What is expected — Starting at the line that holds "20: (396, 434, 1.40)" and stopping at the line that holds "35: (399, 427, 1.39)", restate the records below word for word, with both of those lines included.

------------------------

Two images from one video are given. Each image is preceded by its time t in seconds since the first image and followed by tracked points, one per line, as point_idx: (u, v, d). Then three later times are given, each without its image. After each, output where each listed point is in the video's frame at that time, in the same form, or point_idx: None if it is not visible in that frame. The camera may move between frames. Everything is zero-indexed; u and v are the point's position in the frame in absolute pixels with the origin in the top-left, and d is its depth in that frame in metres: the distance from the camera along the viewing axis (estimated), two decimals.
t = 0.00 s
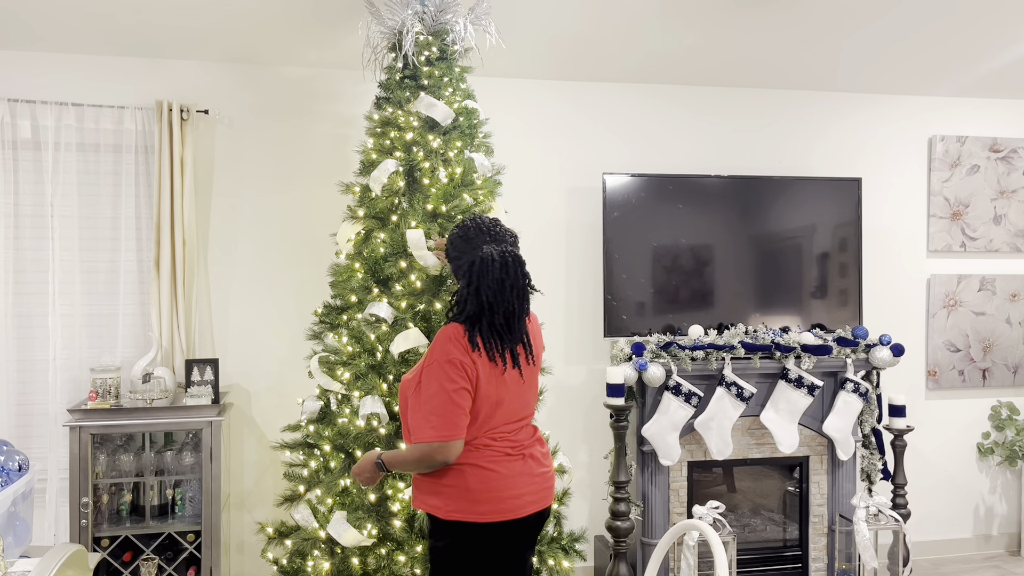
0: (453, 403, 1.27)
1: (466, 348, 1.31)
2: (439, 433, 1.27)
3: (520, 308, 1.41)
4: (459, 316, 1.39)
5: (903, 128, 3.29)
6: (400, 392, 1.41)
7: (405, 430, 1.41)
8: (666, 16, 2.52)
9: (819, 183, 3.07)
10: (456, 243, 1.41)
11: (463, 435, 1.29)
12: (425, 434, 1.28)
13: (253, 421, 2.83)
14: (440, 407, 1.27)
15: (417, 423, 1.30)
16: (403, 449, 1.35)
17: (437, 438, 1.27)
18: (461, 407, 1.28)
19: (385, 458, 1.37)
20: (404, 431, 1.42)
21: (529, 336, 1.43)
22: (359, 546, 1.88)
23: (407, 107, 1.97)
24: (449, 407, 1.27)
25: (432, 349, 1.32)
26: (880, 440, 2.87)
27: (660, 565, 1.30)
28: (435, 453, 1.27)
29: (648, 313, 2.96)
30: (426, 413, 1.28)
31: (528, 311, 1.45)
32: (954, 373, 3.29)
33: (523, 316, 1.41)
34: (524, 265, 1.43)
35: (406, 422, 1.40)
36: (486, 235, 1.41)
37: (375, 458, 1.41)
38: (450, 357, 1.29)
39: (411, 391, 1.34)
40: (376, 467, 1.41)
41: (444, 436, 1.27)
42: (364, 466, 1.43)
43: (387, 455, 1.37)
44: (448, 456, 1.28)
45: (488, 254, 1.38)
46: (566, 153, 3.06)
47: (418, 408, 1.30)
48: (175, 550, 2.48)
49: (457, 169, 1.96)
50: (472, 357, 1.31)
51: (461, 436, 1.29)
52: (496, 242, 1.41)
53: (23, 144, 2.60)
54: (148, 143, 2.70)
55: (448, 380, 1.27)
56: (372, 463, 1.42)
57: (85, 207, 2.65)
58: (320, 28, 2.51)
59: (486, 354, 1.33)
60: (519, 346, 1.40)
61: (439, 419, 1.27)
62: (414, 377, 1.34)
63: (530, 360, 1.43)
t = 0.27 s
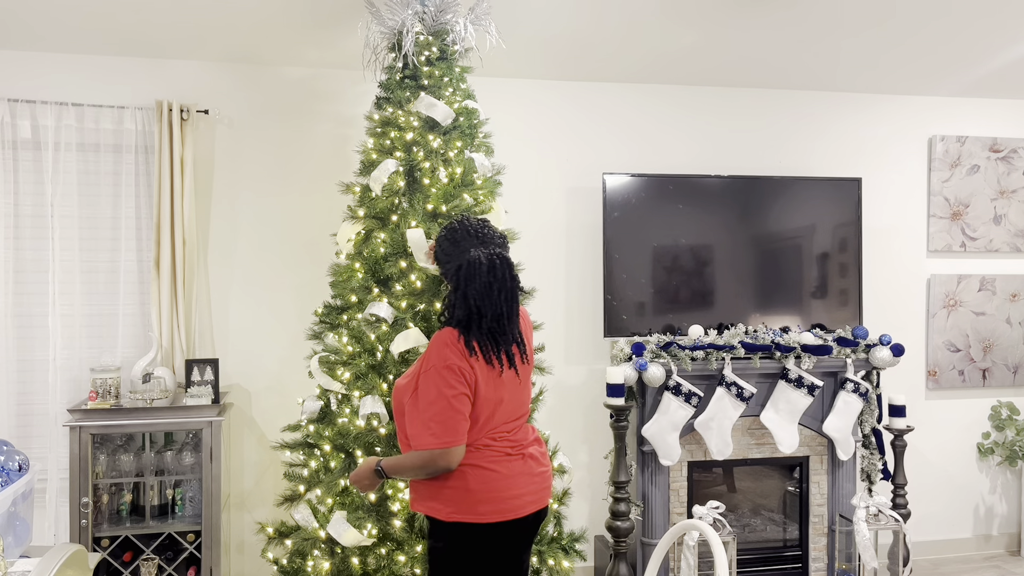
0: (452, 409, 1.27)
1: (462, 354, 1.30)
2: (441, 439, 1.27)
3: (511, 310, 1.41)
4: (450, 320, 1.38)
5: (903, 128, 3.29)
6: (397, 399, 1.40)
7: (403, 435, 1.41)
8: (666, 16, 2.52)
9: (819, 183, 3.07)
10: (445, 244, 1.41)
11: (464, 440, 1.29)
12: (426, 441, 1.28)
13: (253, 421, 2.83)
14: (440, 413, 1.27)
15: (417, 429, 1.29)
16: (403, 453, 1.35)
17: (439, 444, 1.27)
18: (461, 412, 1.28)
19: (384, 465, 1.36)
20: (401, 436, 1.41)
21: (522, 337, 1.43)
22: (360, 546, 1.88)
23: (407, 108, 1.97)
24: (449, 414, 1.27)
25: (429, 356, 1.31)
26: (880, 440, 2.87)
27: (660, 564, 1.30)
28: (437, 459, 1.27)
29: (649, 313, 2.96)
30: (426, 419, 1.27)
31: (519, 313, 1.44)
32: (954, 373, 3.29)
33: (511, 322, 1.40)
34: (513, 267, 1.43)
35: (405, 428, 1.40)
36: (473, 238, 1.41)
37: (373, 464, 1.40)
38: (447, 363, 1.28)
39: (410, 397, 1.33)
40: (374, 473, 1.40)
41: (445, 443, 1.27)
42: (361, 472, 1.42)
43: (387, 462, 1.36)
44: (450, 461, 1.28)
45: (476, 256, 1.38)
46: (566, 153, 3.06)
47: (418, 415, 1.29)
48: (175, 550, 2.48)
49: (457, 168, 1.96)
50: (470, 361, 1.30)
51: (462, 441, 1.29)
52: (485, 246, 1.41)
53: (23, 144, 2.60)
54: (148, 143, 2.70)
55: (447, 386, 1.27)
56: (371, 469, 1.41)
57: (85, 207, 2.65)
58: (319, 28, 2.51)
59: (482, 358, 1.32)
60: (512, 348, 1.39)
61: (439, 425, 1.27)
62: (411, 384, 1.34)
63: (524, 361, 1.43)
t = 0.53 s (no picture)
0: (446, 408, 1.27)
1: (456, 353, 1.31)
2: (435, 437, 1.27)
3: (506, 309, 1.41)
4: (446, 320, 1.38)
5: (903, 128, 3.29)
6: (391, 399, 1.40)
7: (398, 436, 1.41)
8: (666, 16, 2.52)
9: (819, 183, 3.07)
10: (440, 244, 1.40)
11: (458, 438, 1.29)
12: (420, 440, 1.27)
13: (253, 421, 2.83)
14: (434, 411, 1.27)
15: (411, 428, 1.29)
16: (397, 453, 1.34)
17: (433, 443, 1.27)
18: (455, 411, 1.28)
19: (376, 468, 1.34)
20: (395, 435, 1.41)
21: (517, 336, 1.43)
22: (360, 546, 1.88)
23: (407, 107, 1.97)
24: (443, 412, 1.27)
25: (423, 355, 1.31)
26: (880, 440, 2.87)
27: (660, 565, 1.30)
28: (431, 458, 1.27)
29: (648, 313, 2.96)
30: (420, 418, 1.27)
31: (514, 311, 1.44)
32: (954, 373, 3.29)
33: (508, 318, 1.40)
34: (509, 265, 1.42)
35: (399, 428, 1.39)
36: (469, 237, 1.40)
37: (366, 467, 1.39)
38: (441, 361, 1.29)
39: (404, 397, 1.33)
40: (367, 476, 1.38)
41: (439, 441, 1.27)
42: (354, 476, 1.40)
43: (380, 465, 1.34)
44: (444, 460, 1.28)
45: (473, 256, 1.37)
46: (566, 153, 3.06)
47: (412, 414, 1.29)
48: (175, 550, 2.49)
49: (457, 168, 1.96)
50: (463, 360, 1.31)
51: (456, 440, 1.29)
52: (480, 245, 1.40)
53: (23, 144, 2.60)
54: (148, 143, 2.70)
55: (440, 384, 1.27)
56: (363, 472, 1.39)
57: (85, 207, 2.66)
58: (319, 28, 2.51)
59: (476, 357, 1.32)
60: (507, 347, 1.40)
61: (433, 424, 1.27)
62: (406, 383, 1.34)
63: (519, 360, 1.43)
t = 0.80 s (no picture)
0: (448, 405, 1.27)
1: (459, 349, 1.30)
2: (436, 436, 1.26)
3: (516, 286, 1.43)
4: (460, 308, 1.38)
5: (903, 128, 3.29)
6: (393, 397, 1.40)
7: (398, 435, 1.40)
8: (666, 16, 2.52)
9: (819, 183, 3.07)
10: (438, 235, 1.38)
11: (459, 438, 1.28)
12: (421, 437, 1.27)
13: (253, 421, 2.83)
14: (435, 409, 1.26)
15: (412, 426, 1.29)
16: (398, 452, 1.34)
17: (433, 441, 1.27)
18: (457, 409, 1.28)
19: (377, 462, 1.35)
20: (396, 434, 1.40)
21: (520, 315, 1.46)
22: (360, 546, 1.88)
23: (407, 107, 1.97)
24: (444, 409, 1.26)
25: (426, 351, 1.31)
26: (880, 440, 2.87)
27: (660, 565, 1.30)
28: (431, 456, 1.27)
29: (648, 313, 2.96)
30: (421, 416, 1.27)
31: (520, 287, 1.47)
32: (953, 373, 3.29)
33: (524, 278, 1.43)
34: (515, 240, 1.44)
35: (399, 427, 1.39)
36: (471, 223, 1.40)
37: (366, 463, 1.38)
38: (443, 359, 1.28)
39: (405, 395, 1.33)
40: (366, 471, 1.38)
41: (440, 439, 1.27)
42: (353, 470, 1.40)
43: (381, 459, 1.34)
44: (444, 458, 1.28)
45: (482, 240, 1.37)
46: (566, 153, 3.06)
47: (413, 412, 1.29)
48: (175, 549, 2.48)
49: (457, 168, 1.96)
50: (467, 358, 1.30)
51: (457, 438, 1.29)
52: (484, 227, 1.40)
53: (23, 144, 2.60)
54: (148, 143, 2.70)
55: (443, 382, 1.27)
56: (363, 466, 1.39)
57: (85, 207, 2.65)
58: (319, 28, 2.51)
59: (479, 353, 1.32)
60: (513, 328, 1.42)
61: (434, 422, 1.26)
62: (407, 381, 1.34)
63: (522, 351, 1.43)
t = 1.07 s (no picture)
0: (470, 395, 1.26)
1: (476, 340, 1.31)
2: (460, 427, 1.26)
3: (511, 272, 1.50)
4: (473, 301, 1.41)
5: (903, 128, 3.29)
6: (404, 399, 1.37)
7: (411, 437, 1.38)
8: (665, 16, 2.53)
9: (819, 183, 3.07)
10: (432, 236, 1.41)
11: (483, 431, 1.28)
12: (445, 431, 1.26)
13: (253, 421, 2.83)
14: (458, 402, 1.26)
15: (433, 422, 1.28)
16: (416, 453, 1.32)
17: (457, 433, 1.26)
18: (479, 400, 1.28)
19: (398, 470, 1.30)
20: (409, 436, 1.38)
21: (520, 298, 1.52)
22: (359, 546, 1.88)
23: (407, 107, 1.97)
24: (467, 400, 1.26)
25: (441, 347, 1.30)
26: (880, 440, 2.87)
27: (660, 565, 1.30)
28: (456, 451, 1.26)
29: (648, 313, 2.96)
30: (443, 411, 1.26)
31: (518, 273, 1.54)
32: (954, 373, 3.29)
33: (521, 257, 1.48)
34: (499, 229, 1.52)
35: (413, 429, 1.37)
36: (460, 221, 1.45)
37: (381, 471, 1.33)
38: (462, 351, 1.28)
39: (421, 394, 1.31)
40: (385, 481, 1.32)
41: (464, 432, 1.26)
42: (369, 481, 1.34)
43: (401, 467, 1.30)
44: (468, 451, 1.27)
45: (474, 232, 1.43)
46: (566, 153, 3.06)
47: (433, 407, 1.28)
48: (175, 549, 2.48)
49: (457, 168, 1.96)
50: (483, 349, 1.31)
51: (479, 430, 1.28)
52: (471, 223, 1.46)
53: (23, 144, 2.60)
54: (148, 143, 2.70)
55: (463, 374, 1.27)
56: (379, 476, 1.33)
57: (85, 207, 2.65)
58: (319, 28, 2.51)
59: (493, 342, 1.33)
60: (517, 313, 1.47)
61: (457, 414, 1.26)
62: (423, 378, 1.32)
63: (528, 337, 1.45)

------------------------

Response —
20: (396, 434, 1.40)
21: (520, 315, 1.46)
22: (360, 546, 1.88)
23: (407, 107, 1.97)
24: (444, 409, 1.26)
25: (426, 351, 1.31)
26: (880, 440, 2.87)
27: (660, 565, 1.30)
28: (431, 456, 1.27)
29: (648, 313, 2.96)
30: (421, 416, 1.27)
31: (520, 287, 1.47)
32: (953, 373, 3.29)
33: (524, 278, 1.43)
34: (515, 240, 1.44)
35: (399, 427, 1.39)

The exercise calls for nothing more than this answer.